Saved entries:
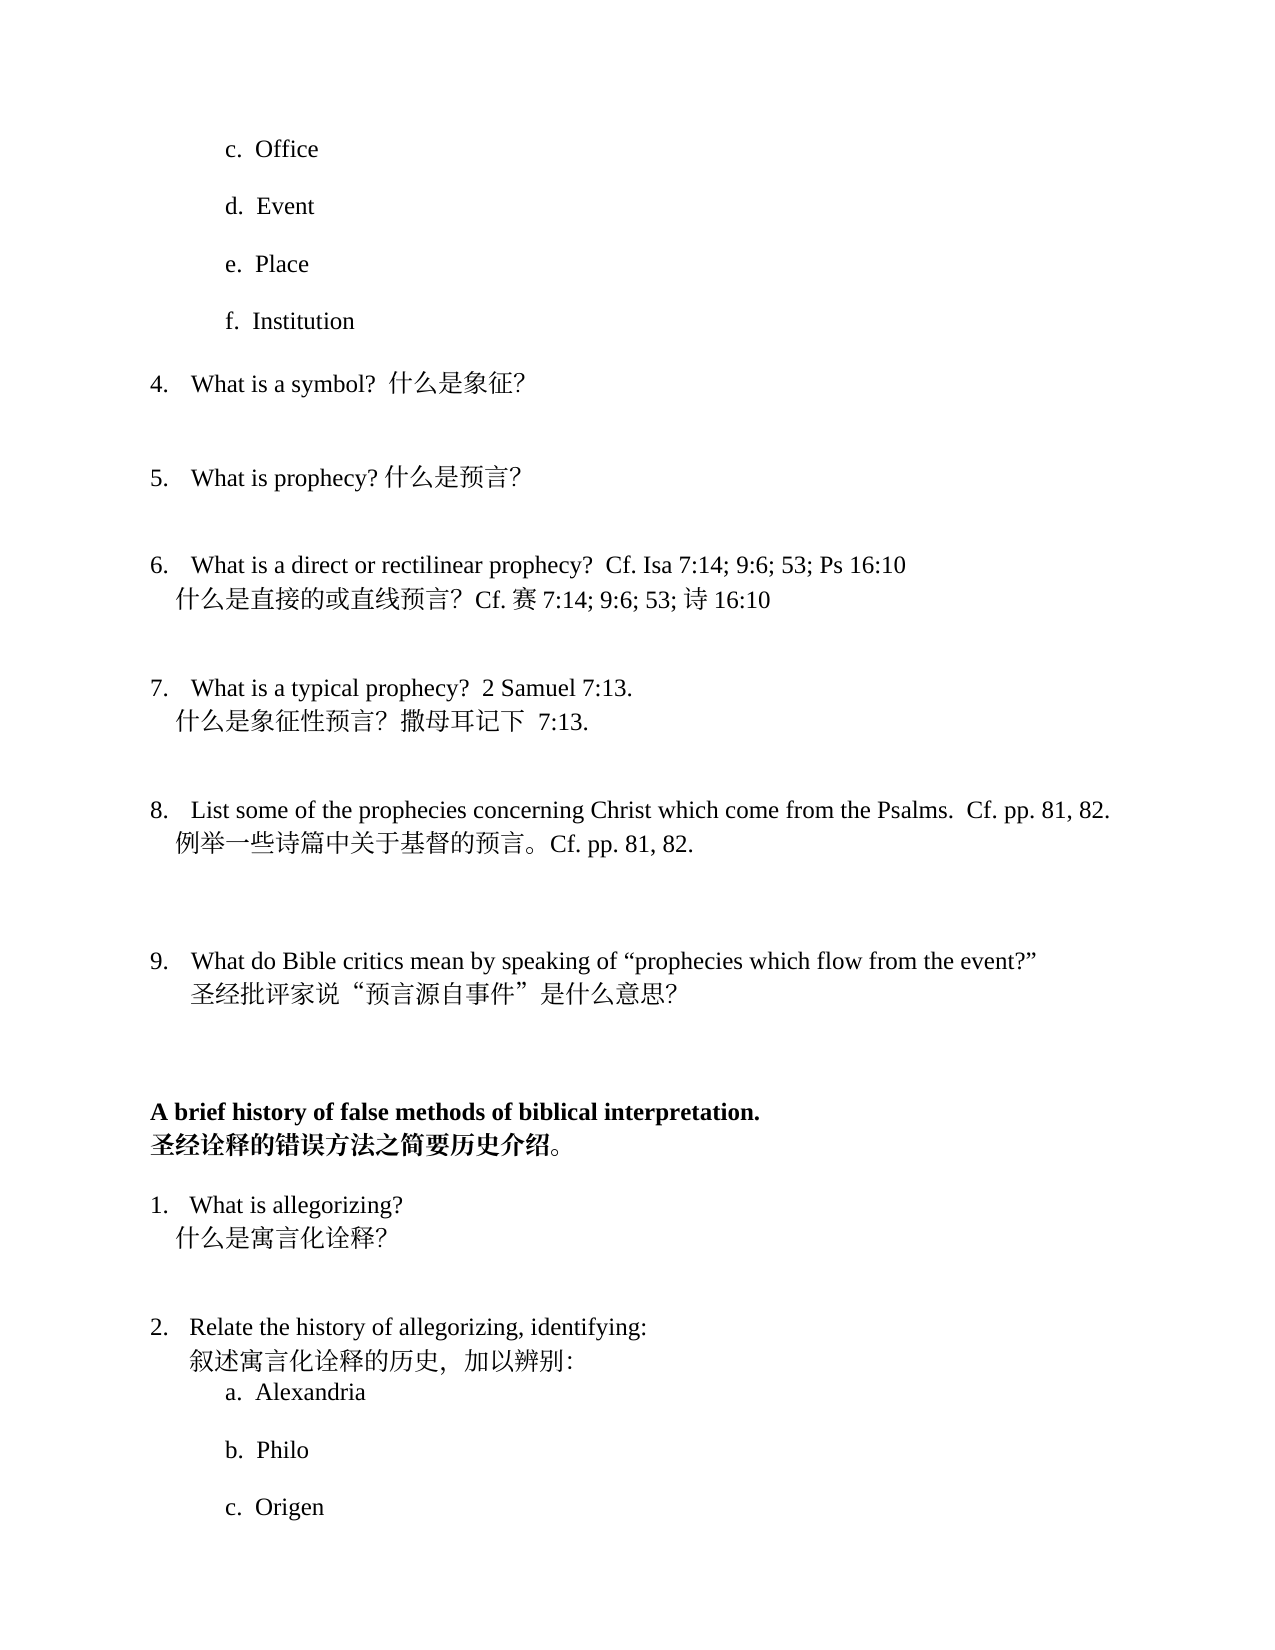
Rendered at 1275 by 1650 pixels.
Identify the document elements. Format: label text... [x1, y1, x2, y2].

text 叙述寓言化诠释的历史，加以辨别： [189, 1341, 1125, 1377]
text c. Origen [150, 1492, 1125, 1521]
text 圣经批评家说“预言源自事件”是什么意思？ [191, 975, 1125, 1011]
text 什么是寓言化诠释？ [150, 1219, 1125, 1255]
list What is prophecy? 什么是预言？ [150, 457, 1125, 493]
text d. Event [150, 191, 1125, 220]
text c. Office [150, 134, 1125, 162]
text 什么是直接的或直线预言？Cf. 赛7:14; 9:6; 53; 诗16:10 [150, 579, 1125, 615]
text 圣经诠释的错误方法之简要历史介绍。 [150, 1126, 1125, 1162]
list List some of the prophecies concerning Christ which come from the Psalms. Cf. pp. 81, 82. [150, 795, 1125, 824]
list What is a typical prophecy? 2 Samuel 7:13. [150, 673, 1125, 702]
list What is allegorizing? [150, 1190, 1125, 1219]
list Relate the history of allegorizing, identifying: [150, 1312, 1125, 1341]
text e. Place [150, 249, 1125, 277]
text 什么是象征性预言？撒母耳记下 7:13. [150, 702, 1125, 737]
text 例举一些诗篇中关于基督的预言。Cf. pp. 81, 82. [150, 824, 1125, 860]
list What is a symbol? 什么是象征？ [150, 364, 1125, 400]
text a. Alexandria [150, 1377, 1125, 1406]
list What do Bible critics mean by speaking of “prophecies which flow from the event?” [150, 946, 1125, 975]
text f. Institution [150, 306, 1125, 335]
text b. Philo [150, 1435, 1125, 1463]
text A brief history of false methods of biblical interpretation. [150, 1097, 1125, 1126]
list What is a direct or rectilinear prophecy? Cf. Isa 7:14; 9:6; 53; Ps 16:10 [150, 551, 1125, 579]
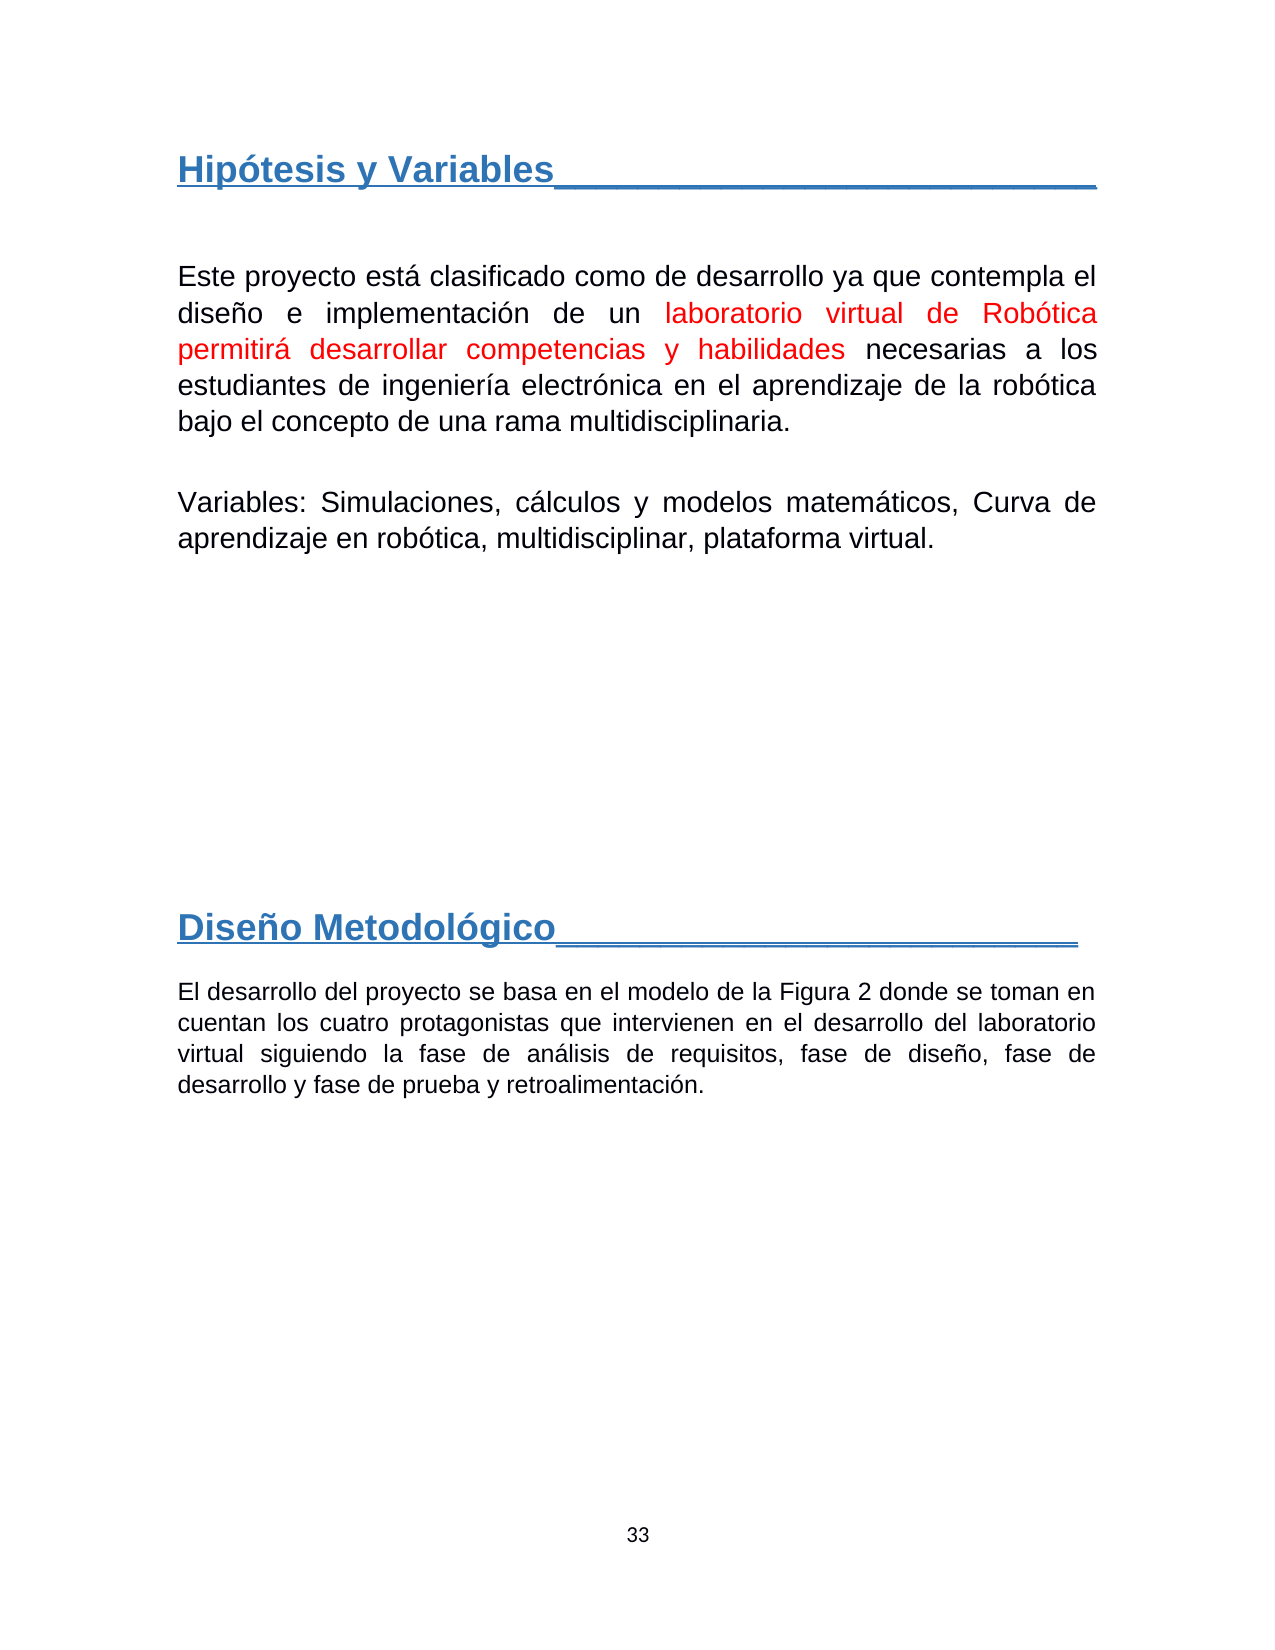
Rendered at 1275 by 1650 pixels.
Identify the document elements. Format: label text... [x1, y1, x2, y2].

text Variables: Simulaciones, cálculos y modelos matemáticos, Curva de aprendizaje en robótica, multidisciplinar, plataforma virtual. [177, 485, 1098, 555]
text El desarrollo del proyecto se basa en el modelo de la Figura 2 donde se toman en cuentan los cuatro protagonistas que intervienen en el desarrollo del laboratorio virtual siguiendo la fase de análisis de requisitos, fase de diseño, fase de desarrollo y fase de prueba y retroalimentación. [177, 976, 1098, 1098]
subtitle Este proyecto está clasificado como de desarrollo ya que contempla el diseño e implementación de un laboratorio virtual de Robótica permitirá desarrollar competencias y habilidades necesarias a los estudiantes de ingeniería electrónica en el aprendizaje de la robótica bajo el concepto de una rama multidisciplinaria. [177, 259, 1098, 438]
subtitle Hipótesis y Variables__________________________ [177, 148, 1098, 191]
subtitle Diseño Metodológico_________________________ [177, 905, 1098, 948]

Task requirements:
The records must be copied with no word altered, and without their pictures.

Response box:
Rendered at 1275 by 1650 pixels.
Identify the document elements. Format: label text... [x1, y1, x2, y2].

text 叙述寓言化诠释的历史，加以辨别： [189, 1341, 1125, 1377]
text c. Origen [150, 1492, 1125, 1521]
text 圣经批评家说“预言源自事件”是什么意思？ [191, 975, 1125, 1011]
text 什么是寓言化诠释？ [150, 1219, 1125, 1255]
list What is prophecy? 什么是预言？ [150, 457, 1125, 493]
text d. Event [150, 191, 1125, 220]
text c. Office [150, 134, 1125, 162]
text 什么是直接的或直线预言？Cf. 赛7:14; 9:6; 53; 诗16:10 [150, 579, 1125, 615]
text 圣经诠释的错误方法之简要历史介绍。 [150, 1126, 1125, 1162]
list List some of the prophecies concerning Christ which come from the Psalms. Cf. pp. 81, 82. [150, 795, 1125, 824]
list What is a typical prophecy? 2 Samuel 7:13. [150, 673, 1125, 702]
list What is allegorizing? [150, 1190, 1125, 1219]
list Relate the history of allegorizing, identifying: [150, 1312, 1125, 1341]
text e. Place [150, 249, 1125, 277]
text 什么是象征性预言？撒母耳记下 7:13. [150, 702, 1125, 737]
text 例举一些诗篇中关于基督的预言。Cf. pp. 81, 82. [150, 824, 1125, 860]
list What is a symbol? 什么是象征？ [150, 364, 1125, 400]
text a. Alexandria [150, 1377, 1125, 1406]
list What do Bible critics mean by speaking of “prophecies which flow from the event?” [150, 946, 1125, 975]
text f. Institution [150, 306, 1125, 335]
text b. Philo [150, 1435, 1125, 1463]
text A brief history of false methods of biblical interpretation. [150, 1097, 1125, 1126]
list What is a direct or rectilinear prophecy? Cf. Isa 7:14; 9:6; 53; Ps 16:10 [150, 551, 1125, 579]
Rendered at 1275 by 1650 pixels.
Identify the document elements. Format: label text... [x1, y1, x2, y2].

text Variables: Simulaciones, cálculos y modelos matemáticos, Curva de aprendizaje en robótica, multidisciplinar, plataforma virtual. [177, 485, 1098, 555]
text El desarrollo del proyecto se basa en el modelo de la Figura 2 donde se toman en cuentan los cuatro protagonistas que intervienen en el desarrollo del laboratorio virtual siguiendo la fase de análisis de requisitos, fase de diseño, fase de desarrollo y fase de prueba y retroalimentación. [177, 976, 1098, 1098]
subtitle Este proyecto está clasificado como de desarrollo ya que contempla el diseño e implementación de un laboratorio virtual de Robótica permitirá desarrollar competencias y habilidades necesarias a los estudiantes de ingeniería electrónica en el aprendizaje de la robótica bajo el concepto de una rama multidisciplinaria. [177, 259, 1098, 438]
subtitle Hipótesis y Variables__________________________ [177, 148, 1098, 191]
subtitle Diseño Metodológico_________________________ [177, 905, 1098, 948]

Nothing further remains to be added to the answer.